Feature Generation Recipe Book#
This document is a collection of 'collate' aggregate features that we have found useful to create in Triage that may not be apparent at first.
For an introduction to feature generation in Triage, refer to Dirty Duck Feature Generation
Age#
You can calculate age from a date of birth column using the collate_date
special variable. This variable is marked as a placeholder in the feature quantity input, but is replaced with each as-of-date when features are being calculated. Combined with the Postgres age
function, this calculates a person's age at each as-of-date as a feature.
For this example, let's assume you have a column called 'dob' that is a timestamp (or anything that can be cast to a date) in your source table.
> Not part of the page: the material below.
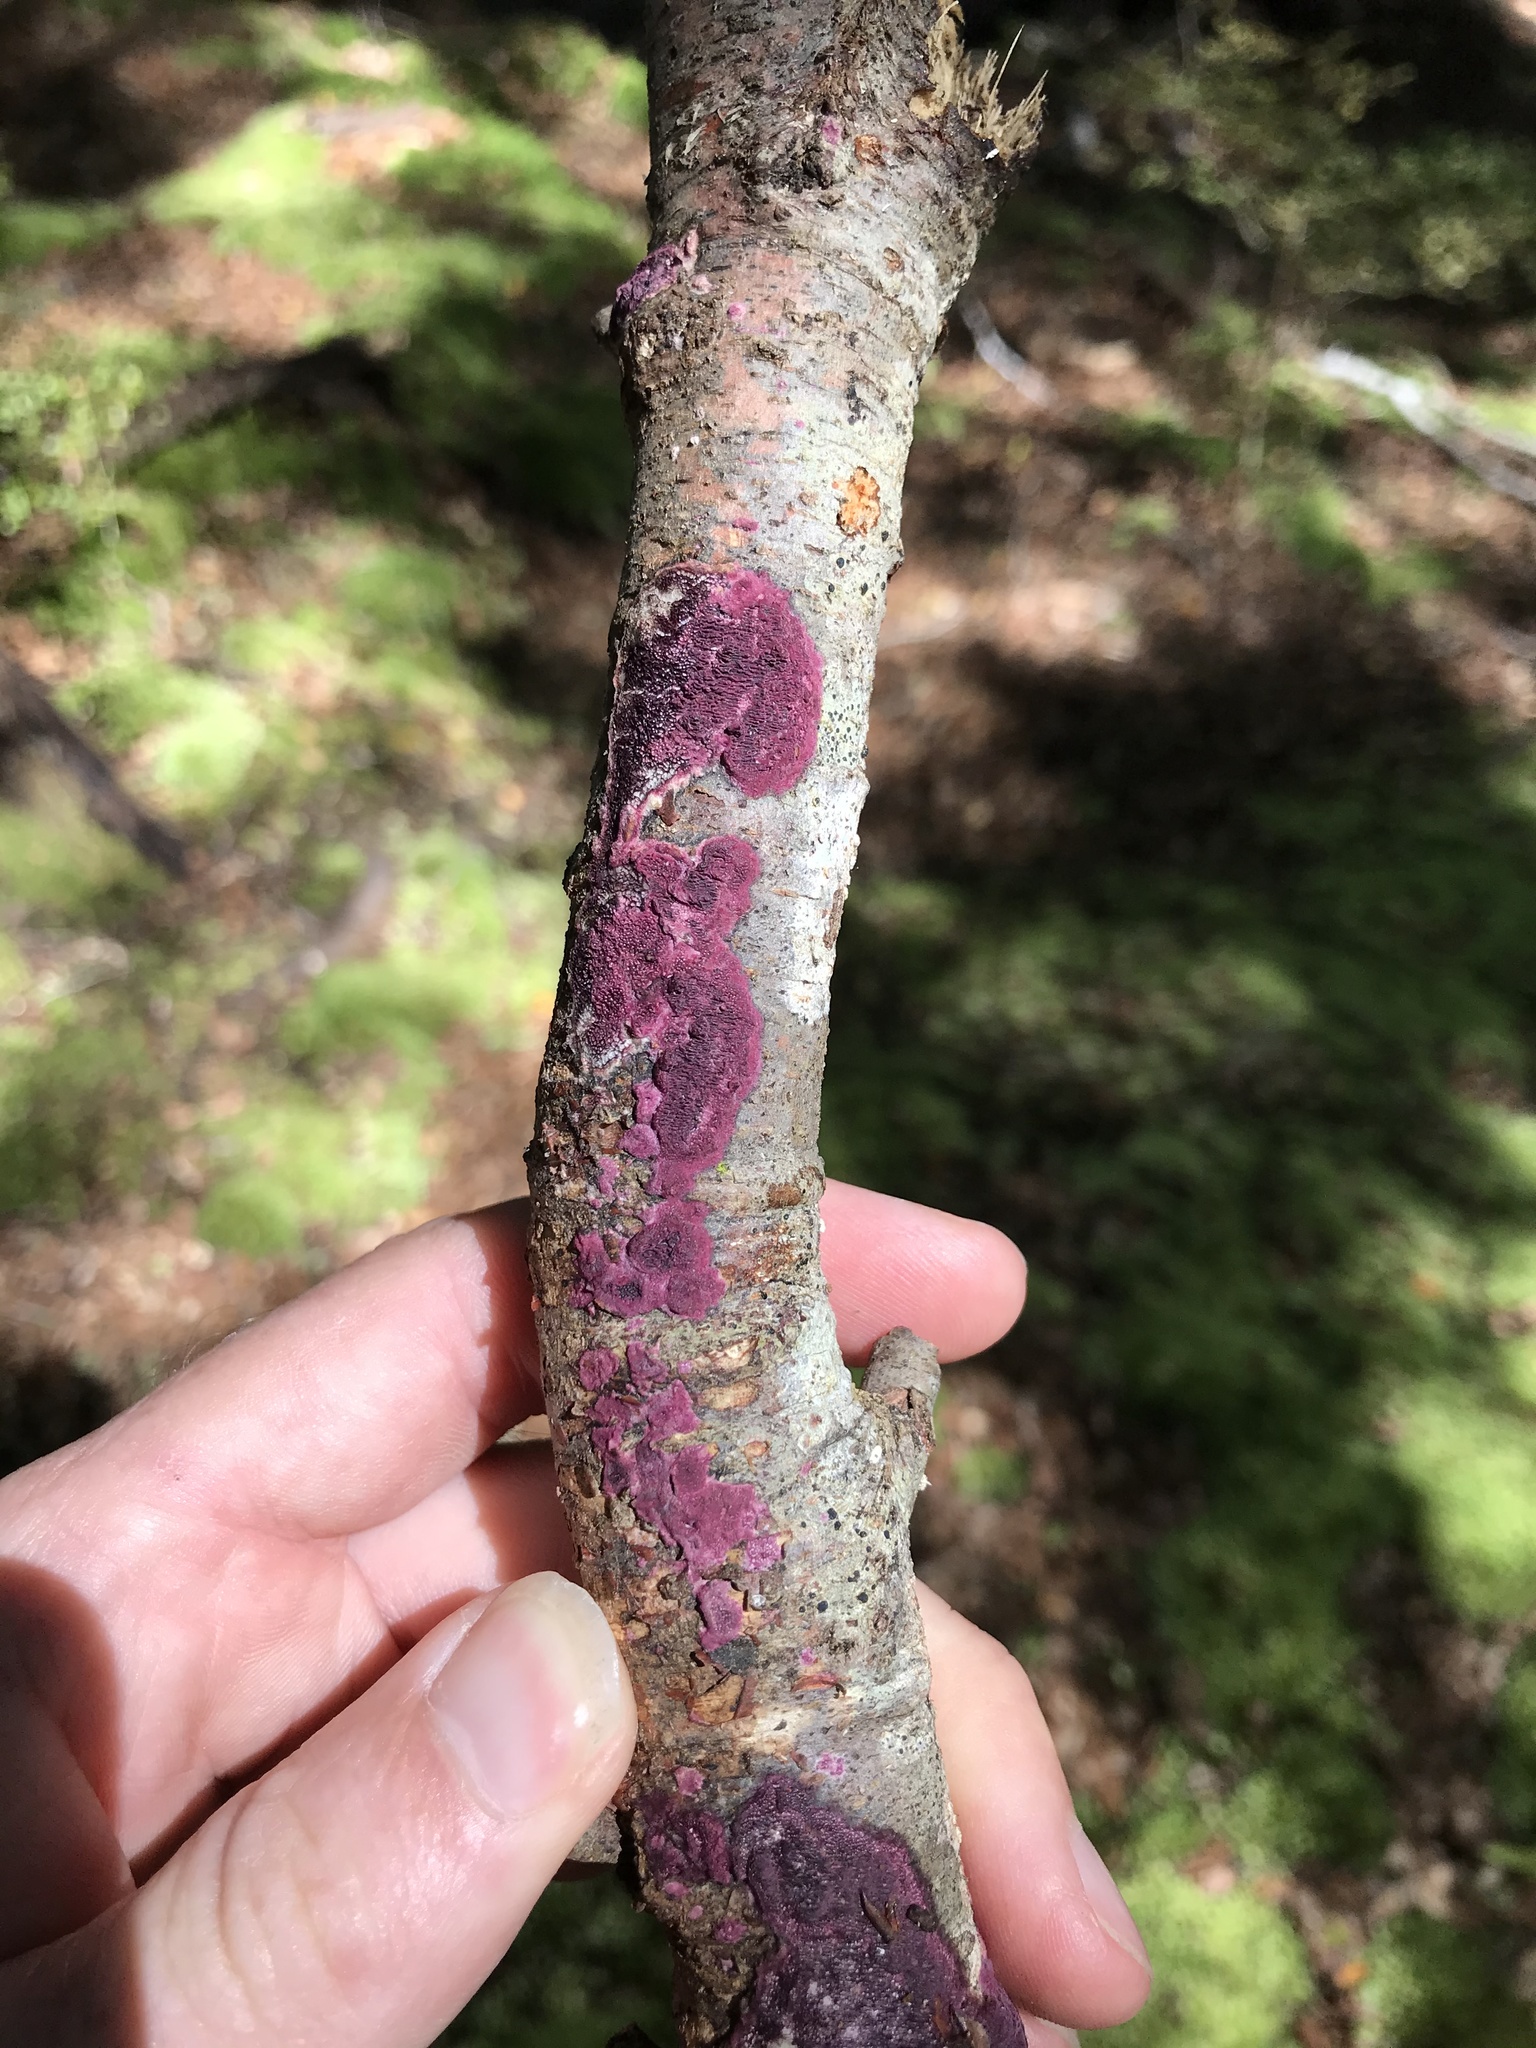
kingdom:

The feature_aggregation
's quantity would be:
EXTRACT(YEAR FROM AGE('{collate_date}'::DATE, dob::DATE))
If Triage is calculating this for the as-of-date '2016-01-01', it will internally expand the collate_date
out to:
EXTRACT(YEAR FROM AGE('2016-01-01'::DATE, dob::DATE))
In context, a feature aggregate that uses age may look more like:
aggregates:
- # age in years
quantity:
age: "EXTRACT(YEAR FROM AGE('{collate_date}'::DATE, dob::DATE))"
metrics: ['max']
Here, we call the feature 'age' and since everything in collate is defined as an aggregate, we pick 'max'; Any records for the same person and as-of-date should have the same 'dob', so there are many aggregates you can use that will arrive at the same answer (e.g. 'min', 'avg'). In these cases 'max' is the standard aggregate metric of choice in Triage.